[Request]:
Quote from the first line below through the line that contains "ezismertető", both included, and leave the pictures out.

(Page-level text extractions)
►

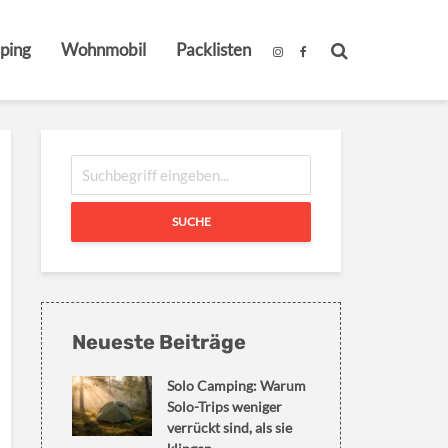
ping
Wohnmobil
Packlisten
SUCHE
Neueste Beiträge
Solo Camping: Warum
Solo-Trips weniger
verrückt sind, als sie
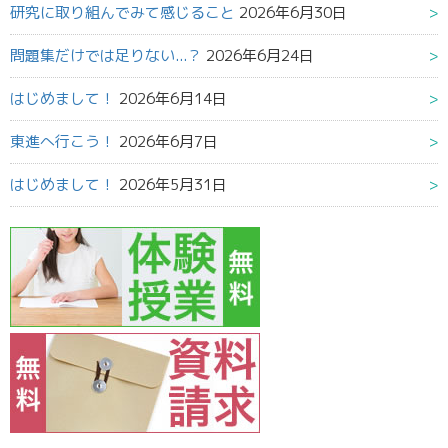
研究に取り組んでみて感じること
2026年6月30日
問題集だけでは足りない...？
2026年6月24日
はじめまして！
2026年6月14日
東進へ行こう！
2026年6月7日
はじめまして！
2026年5月31日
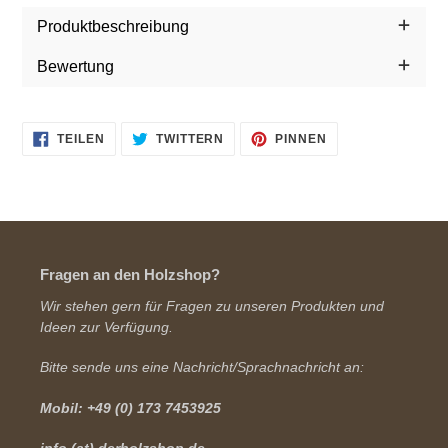
hinzugefügt
Produktbeschreibung
Bewertung
AUF
AUF
AUF
TEILEN
TWITTERN
PINNEN
FACEBOOK
TWITTER
PINTEREST
TEILEN
TWITTERN
PINNEN
Fragen an den Holzshop?
Wir stehen gern für Fragen zu unseren Produkten und
Ideen zur Verfügung.
Bitte sende uns eine Nachricht/Sprachnachricht an:
Mobil: +49 (0) 173 7453925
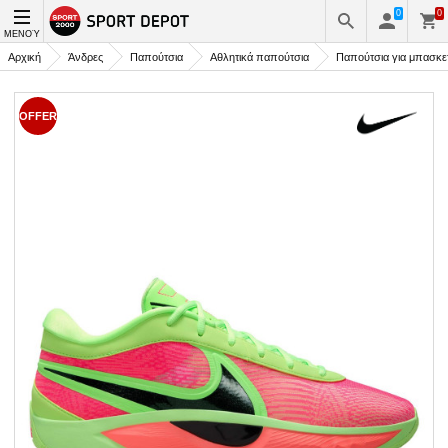
0
0
ΜΕΝΟΎ
Αρχική
Άνδρες
Παπούτσια
Αθλητικά παπούτσια
Παπούτσια για μπασκε
OFFER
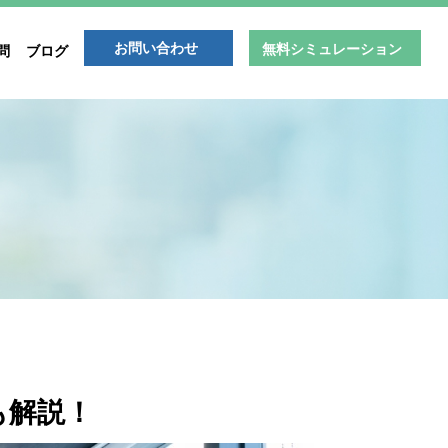
お問い合わせ
無料シミュレーション
問
ブログ
も解説！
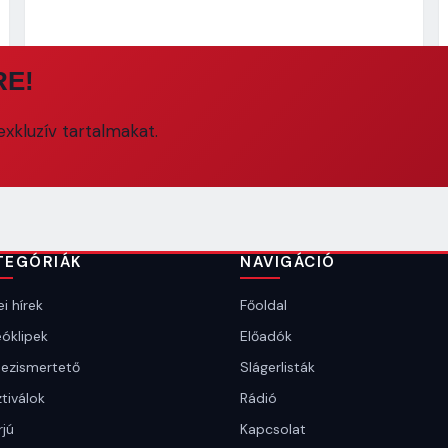
RE!
xkluzív tartalmakat.
TEGÓRIÁK
NAVIGÁCIÓ
i hírek
Főoldal
óklipek
Előadók
ezismertető
Slágerlisták
tiválok
Rádió
rjú
Kapcsolat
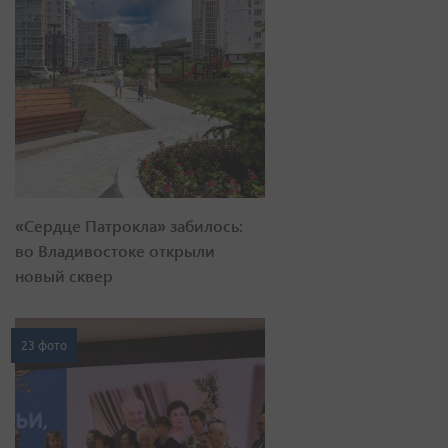
«Сердце Патрокла» забилось:
во Владивостоке открыли
новый сквер
23 фото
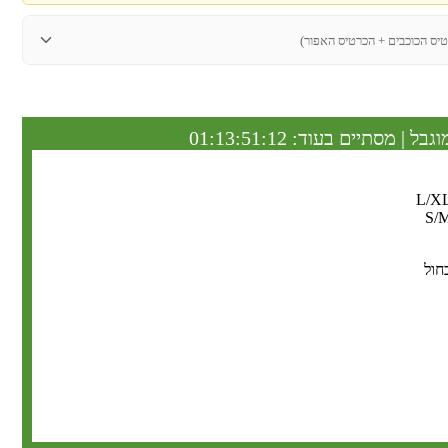
טיס הכוכבים + הכרטיס האפור)
וגבל | מסתיים בעוד:
01:13:51:12
L/X
S/
חול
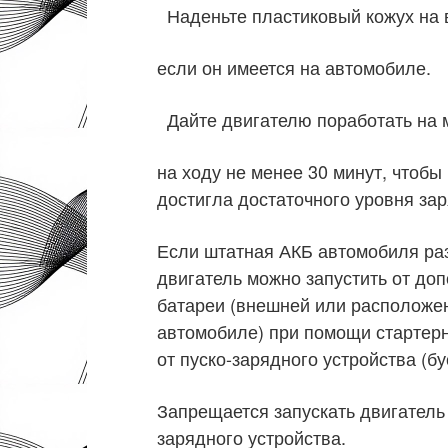
Наденьте пластиковый кожух на 
если он имеется на автомобиле.
Дайте двигателю поработать на 
на ходу не менее 30 минут, чтобы
достигла достаточного уровня зар
Если штатная АКБ автомобиля ра
двигатель можно запустить от до
батареи (внешней или расположе
автомобиле) при помощи стартер
от пуско-зарядного устройства (бу
Запрещается запускать двигатель
зарядного устройства.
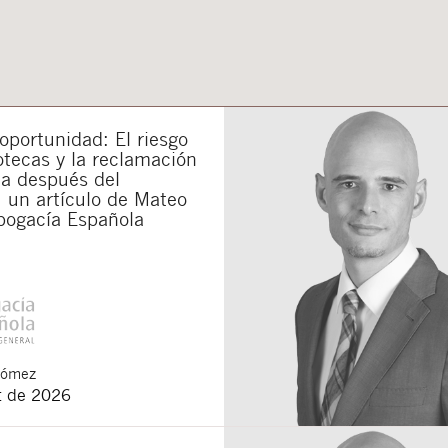
portunidad: El riesgo
otecas y la reclamación
da después del
 un artículo de Mateo
bogacía Española
Gómez
t de 2026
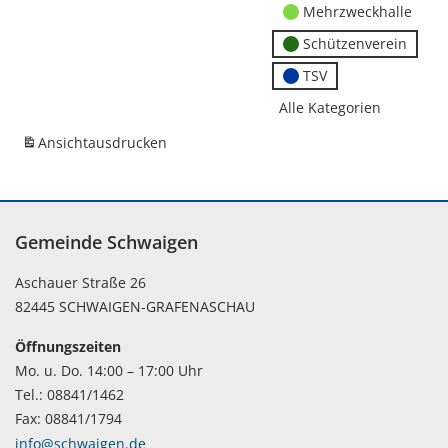
Mehrzweckhalle
Schützenverein
TSV
Alle Kategorien
Ansicht
ausdrucken
Gemeinde Schwaigen
Aschauer Straße 26
82445 SCHWAIGEN-GRAFENASCHAU
Öffnungszeiten
Mo. u. Do. 14:00 – 17:00 Uhr
Tel.: 08841/1462
Fax: 08841/1794
info@schwaigen.de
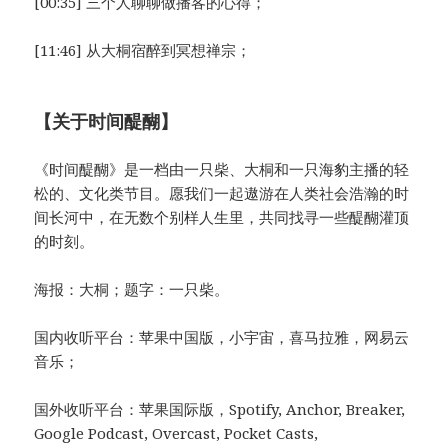
[00:35] 三个人聊聊做播客的心得；
[11:46] 从大桐宿醉到冥想禅宗；
【关于时间醍醐】
《时间醍醐》是一档由一只柴、大桐和一只海豹主播的轻
松的、文化类节目。愿我们一起遨游在人类社会浩瀚的时
间长河中，在无数个别样人生里，共同找寻一些醍醐灌顶
的时刻。
海报：大桐；题字：一只柴。
国内收听平台：苹果中国版，小宇宙，喜马拉雅，网易云
音乐；
国外收听平台：苹果国际版，Spotify, Anchor, Breaker,
Google Podcast, Overcast, Pocket Casts,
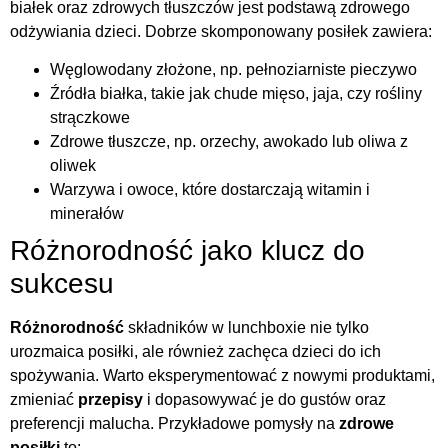
białek oraz zdrowych tłuszczów jest podstawą zdrowego
odżywiania dzieci. Dobrze skomponowany posiłek zawiera:
Węglowodany złożone, np. pełnoziarniste pieczywo
Źródła białka, takie jak chude mięso, jaja, czy rośliny
strączkowe
Zdrowe tłuszcze, np. orzechy, awokado lub oliwa z
oliwek
Warzywa i owoce, które dostarczają witamin i
minerałów
Różnorodność jako klucz do
sukcesu
Różnorodność
składników w lunchboxie nie tylko
urozmaica posiłki, ale również zachęca dzieci do ich
spożywania. Warto eksperymentować z nowymi produktami,
zmieniać
przepisy
i dopasowywać je do gustów oraz
preferencji malucha. Przykładowe pomysły na
zdrowe
posiłki
to:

◄

[Exercise answer]:
ping
Wohnmobil
Packlisten
SUCHE
Neueste Beiträge
Solo Camping: Warum
Solo-Trips weniger
verrückt sind, als sie
研究に取り組んでみて感じること
2026年6月30日
問題集だけでは足りない...？
2026年6月24日
はじめまして！
2026年6月14日
東進へ行こう！
2026年6月7日
はじめまして！
2026年5月31日
hinzugefügt
Produktbeschreibung
Bewertung
AUF
AUF
AUF
TEILEN
TWITTERN
PINNEN
FACEBOOK
TWITTER
PINTEREST
TEILEN
TWITTERN
PINNEN
Fragen an den Holzshop?
Wir stehen gern für Fragen zu unseren Produkten und
Ideen zur Verfügung.
Bitte sende uns eine Nachricht/Sprachnachricht an:
Mobil: +49 (0) 173 7453925
0
0
ΜΕΝΟΎ
Αρχική
Άνδρες
Παπούτσια
Αθλητικά παπούτσια
Παπούτσια για μπασκε
OFFER
お問い合わせ
無料シミュレーション
問
ブログ
も解説！
RE!
xkluzív tartalmakat.
TEGÓRIÁK
NAVIGÁCIÓ
i hírek
Főoldal
óklipek
Előadók
ezismertető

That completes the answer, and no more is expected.